On October 25, the Food and Drug Administration ("FDA") released a proposed rule aimed at increasing the safety of food for animals. The proposed rule, "Current Good Manufacturing Practice and Hazard Analysis and Risk-Based Preventive Controls for Food for Animals," would serve to ensure the safety of animal food for both animals consuming the food and for humans handling the food.  If passed, the rule would establish Current Good Manufacturing Practices (CGMPs) specifically designed to address the manufacturing, packing, processing, and holding of animal food, which would protect such products from potential contamination.  In addition, the proposed rule would establish preventive controls and hazard analysis for animal food, as required by section 103 of the Food Safety Modernization Act ("FSMA"), signed into law by President Obama in January 2011.

New CGMPs for animal food

The proposed rule includes similar, but not identical, CGMP safety requirements as the CGMPs that apply to human food.  The similar areas include:  (1) facility sanitation, maintenance, and operations; (2) processes and controls; (3) warehousing and distribution; (4) personnel hygiene practices and training; and (5) equipment and utensil design, maintenance, and use.

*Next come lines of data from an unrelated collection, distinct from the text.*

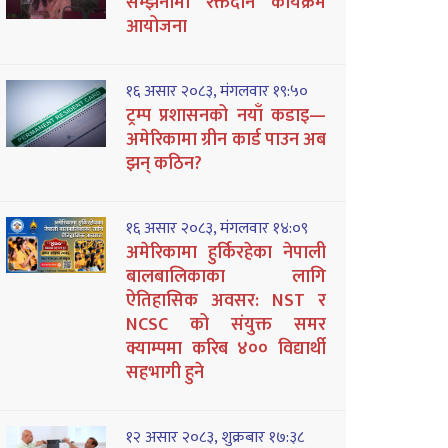
सम्झनामा रक्तदान कार्यक्रम
आयोजना
१६ असार २०८३, मंगलवार १९:५०
ट्रम्प प्रशासनको नयाँ कडाइ—
अमेरिकामा ग्रीन कार्ड पाउन अब
झन् कठिन?
१६ असार २०८३, मंगलवार १४:०९
अमेरिकामा हुर्किरहेका नेपाली
बालबालिकाका लागि
ऐतिहासिक अवसर: NST र
NCSC को संयुक्त समर
क्याम्पमा करिब ४०० विद्यार्थी
सहभागी हुने
१२ असार २०८३, शुक्रबार १७:३८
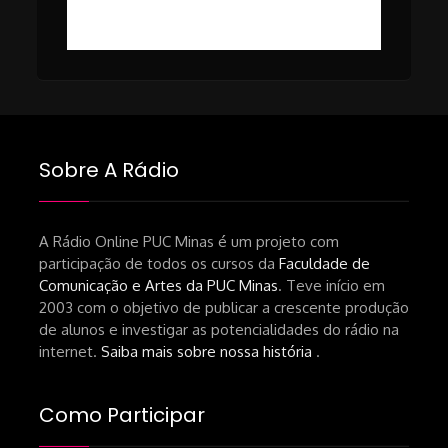
Breno Oliveira (Dicria)
ressalta-desafios-do-setor.shtml
https://revistas.usp.br/matrizes/pt_BR/article/v
RECOMENDAÇÕES DA CONVIDADA
Livro Pedro Butcher:
https://www.editoraletramento.com.br/hollywoo
e-o-mercado-de-cinema-no-brasil-
Sobre A Rádio
principios-de-uma-hegemonia Livro
André Novais:
https://www.editorajavali.com/product-
A Rádio Online PUC Minas é um projeto com
participação de todos os cursos da
Faculdade de
page/roteiro-e-diário-de-produção-
Comunicação e Artes da PUC Minas
. Teve início em
de-um-filme-chamado-temporada-
2003 com o objetivo de publicar a crescente produção
andré-n-oliveira Livro Arthur Autran:
de alunos e investigar as potencialidades do rádio na
https://lojahucitec.com.br/produto/pensamento
internet.
Saiba mais sobre nossa história
.
industrial-cinematografico-
brasileiro-tin-urbinatti-copia/?
Como Participar
srsltid=AfmBOopHv9m9puPGMXoYUT5Ml-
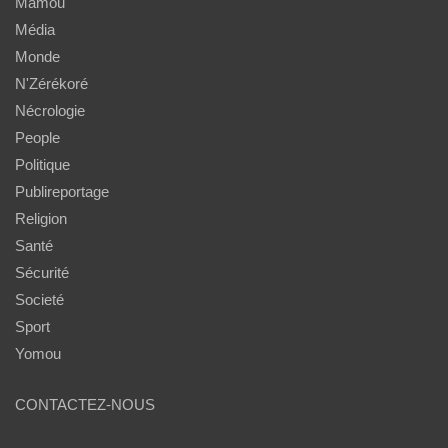
Mamou
Média
Monde
N'Zérékoré
Nécrologie
People
Politique
Publireportage
Religion
Santé
Sécurité
Societé
Sport
Yomou
CONTACTEZ-NOUS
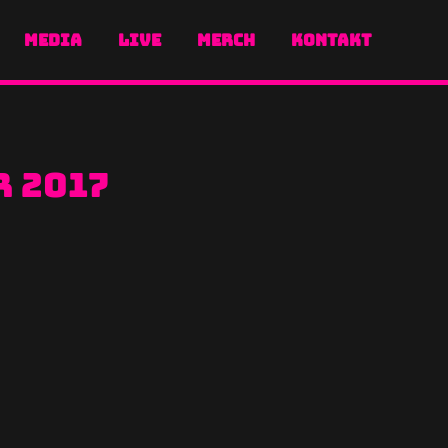
MEDIA
LIVE
MERCH
KONTAKT
r 2017
er „One More For The Road Tour“ von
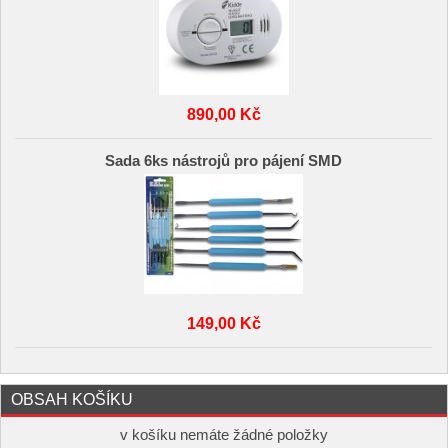
890,00 Kč
Sada 6ks nástrojů pro pájení SMD
149,00 Kč
OBSAH KOŠÍKU
v košíku nemáte žádné položky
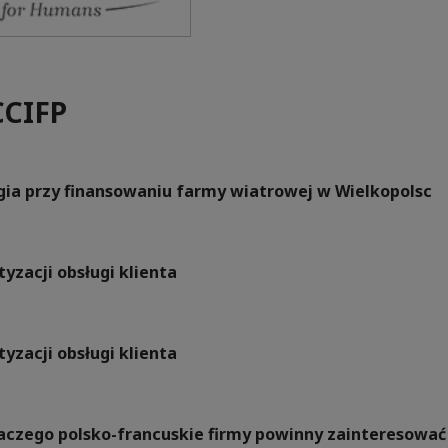
CCIFP
rgia przy finansowaniu farmy wiatrowej w Wielkopolsc
yzacji obsługi klienta
yzacji obsługi klienta
Dlaczego polsko-francuskie firmy powinny zainteresow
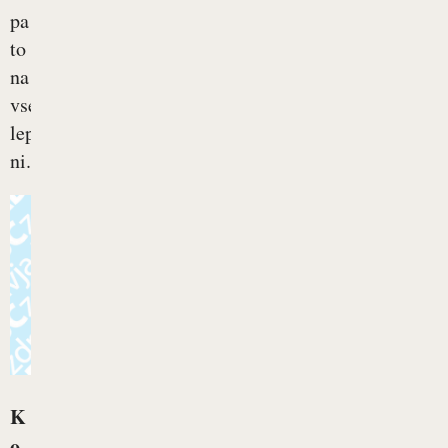
pa
to
na
vsem
lepem
ni...
K
o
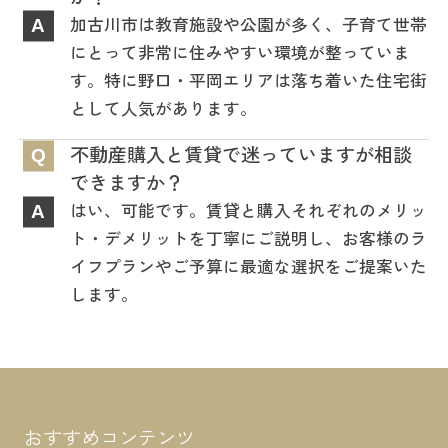
加古川市は教育施設や公園が多く、子育て世帯
A
にとって非常に住みやすい環境が整っていま
す。特に野口・平岡エリアは落ち着いた住宅街
として人気があります。
不動産購入と賃貸で迷っていますが相談
Q
できますか？
はい、可能です。賃貸と購入それぞれのメリッ
A
ト・デメリットを丁寧にご説明し、お客様のラ
イフプランやご予算に最適な選択をご提案いた
します。
おすすめコンテンツ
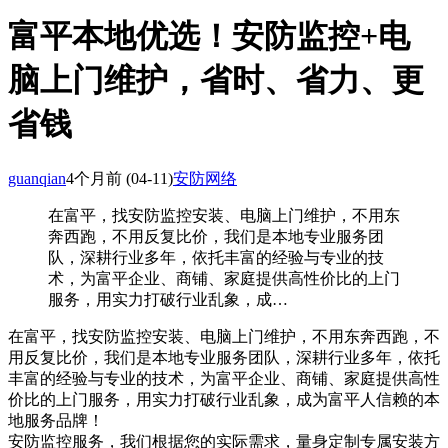
富平本地优选！安防监控+电
脑上门维护，省时、省力、更
省钱
guanqian
4个月前
(04-11)
安防网络
在富平，找安防监控安装、电脑上门维护，不用东
奔西跑，不用反复比价，我们是本地专业服务团
队，深耕行业多年，依托丰富的经验与专业的技
术，为富平企业、商铺、家庭提供高性价比的上门
服务，用实力打破行业乱象，成…
在富平，找安防监控安装、电脑上门维护，不用东奔西跑，不
用反复比价，我们是本地专业服务团队，深耕行业多年，依托
丰富的经验与专业的技术，为富平企业、商铺、家庭提供高性
价比的上门服务，用实力打破行业乱象，成为富平人信赖的本
地服务品牌！
安防监控服务，我们根据您的实际需求，量身定制专属安装方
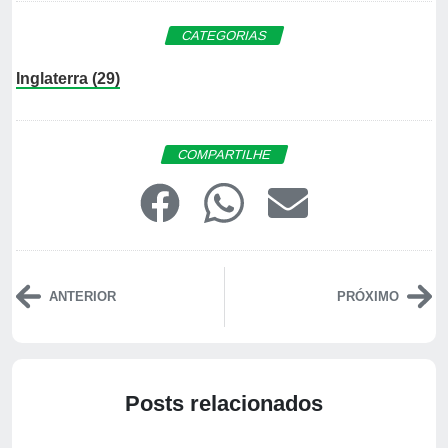
CATEGORIAS
Inglaterra (29)
COMPARTILHE
ANTERIOR
PRÓXIMO
Posts relacionados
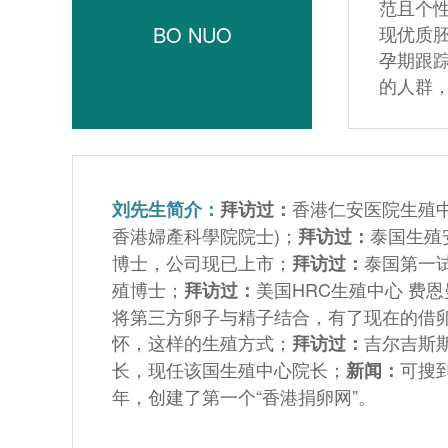
范且个
BO NUO
现优质
孕期跟
的人群
香港仁安医院生殖中
刘先生简介：
拜访过：
香港婦產科學院院士)；
泰国生殖
拜访过：
博士，公司现已上市；
泰国第一
拜访过：
殖博士；
美国HRC生殖中心 费
拜访过：
将第三方卵子与精子结合，有了现在的借
怀，这样的生殖方式；
吉尔吉斯
拜访过：
长，现任该国生殖中心院长；
可搜到
新闻：
年，创建了第一个“香港捐卵网”。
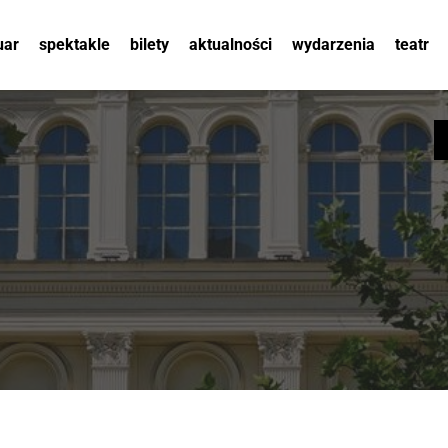
uar
spektakle
bilety
aktualności
wydarzenia
teatr
wuchta wiary. portret
histori
publiczności
albo ma
queerfest
ma się 
wiera gran.
sceny
#slowoktorezabija
zespół
nasze obce. rozmowy
partner
o wnętrzu i zewnętrzu
orkiest
polskości.
dokum
konferencja teatr od}
{nowa
dotacje
przechadzki teatralne
oswojen
swoją 
koncerty plenerowe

Hazard analysis and preventive controls

In general, the proposed rule would require every person in charge of a facility required to register as a food facility with the FDA pursuant to section 415 of the Federal Food Drug and Cosmetic Act ("FD&C Act") to comply with the hazard analysis and preventive controls set forth in the proposed rule.  The rule would not apply to farms that manufacture their own animal food or facilities not required to register by the FD&C Act.

Specifically, the proposed rule requires food facilities to implement a written food safety plan.  The FDA would require the written food safety plan to:

  • Identify foreseeable hazards;
  • Establish preventive controls that would address animal food processing, preventing contamination, or animal food sanitation programs;
  • Establish a recall plan for animal food if foreseeable hazards occur;
  • Institute monitoring procedures to track the effectiveness of the preventive controls;
  • Identify corrective actions to be used if preventive controls are not properly implemented; and
  • Establish verification activities to ensure that the required preventive controls have been successfully implemented and effective.

The FDA will hold three public meetings regarding the proposed rule.  These meetings will take place in College Park, MD on November 21, in Chicago, IL on November 25; and in Sacramento, CA on December 6.  The comment period for the proposed rule will remain open until February 26, 2014.